Correct, but I wouldn't call it "lacking" for not having an AA
filter. Bayer cameras don't have AA filters to blur out details,
they have the AA filter for avoiding unsightly color aliasing. You
will always get something wrong when taking pictures of details too
small for the sensor. The "smudge it out" approach of an AA filter
is no more "correct" than the aliasing we get without.

but this test doesn't show an advantage of no AA filter judging by the sigma shot.

Either way, we get an image without the details the camera couldn't
capture, and then the interesting question is "what looks best".
For the cloth, the aliasing still looked like cloth and was
therefore a good thing. The AA-filtered image simply looks
unsharp. Of course one can find cases where blur look better than
aliasing too, but those are rare. Most users of AA cameras fight
the filter with unsharp masking.

As the details get smaller the actual ouput gets bigger.
This gives the impression that it is show more detail when in fact
it is obscuring the real detail and giving a bigger false pattern.

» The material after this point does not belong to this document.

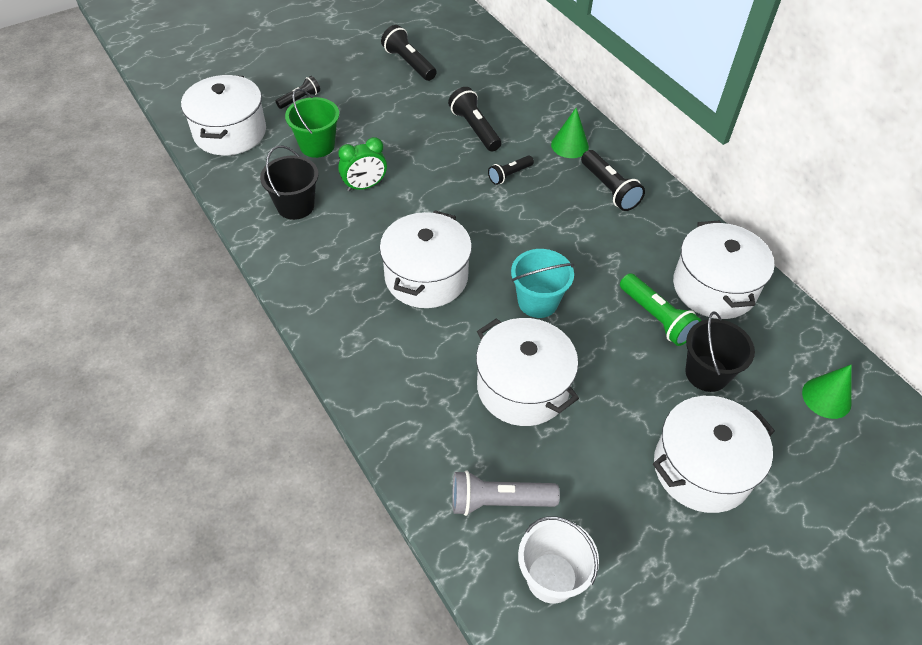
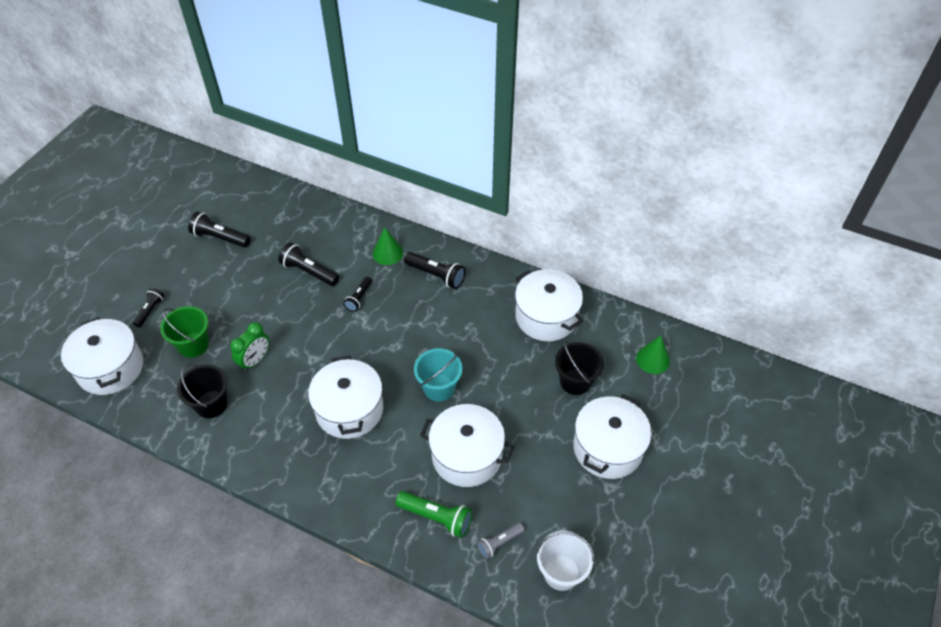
camera: 30 degrees left, 0 degrees up
grey flashlight [452,470,560,516] -> grey flashlight [477,523,525,559], size x0.63
green flashlight [620,273,701,346] -> green flashlight moved to [395,491,472,538]

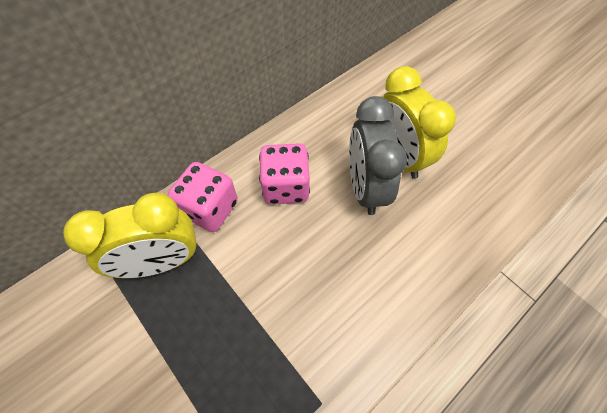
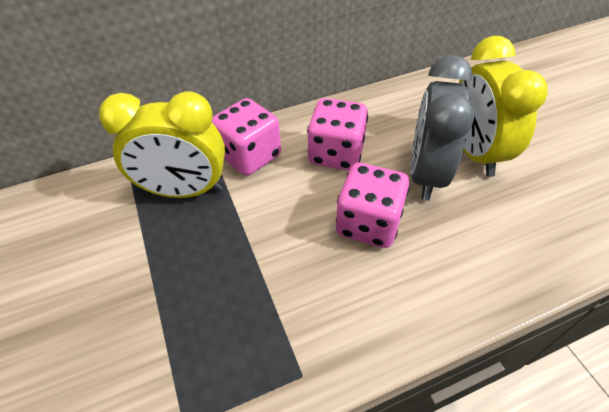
camera: 20 degrees right, 10 degrees down
none -> pink dice [336,163,410,248]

The false pattern is indeed false, but it does rarely obscure a
real pattern you cannot capture anyway. The false blurring of an AA
filter is often the bigger problem.

Sometimes people with a background in audio shows off formulas that
"prove" why an AA filter of a certain strength is a good thing - or
even necessary. But they work from a wrong assumption, the
assumption that any false signal is very bad. This assumption
holds for audio, where any false detail really kills the music. But
the assumption rarely holds for vision, except in a few
pathological cases where a chessboard pattern positioned "just so"
turns into a set of broad stripes. Patterns a bit less regular
(such as gravel, dirt and foliage) tends to alias into slightly
coarser but similar patterns that are much more pleasing to the eye
than the "mathematically correct" area of almost uniform color.
Areas of uniform color is particularly bad when sharpening is
applied later - you get a sharp line between the sky and the
distant forest, but at such sharpness the eye really expect some
approximation of distant trees and branches, instead of solid green.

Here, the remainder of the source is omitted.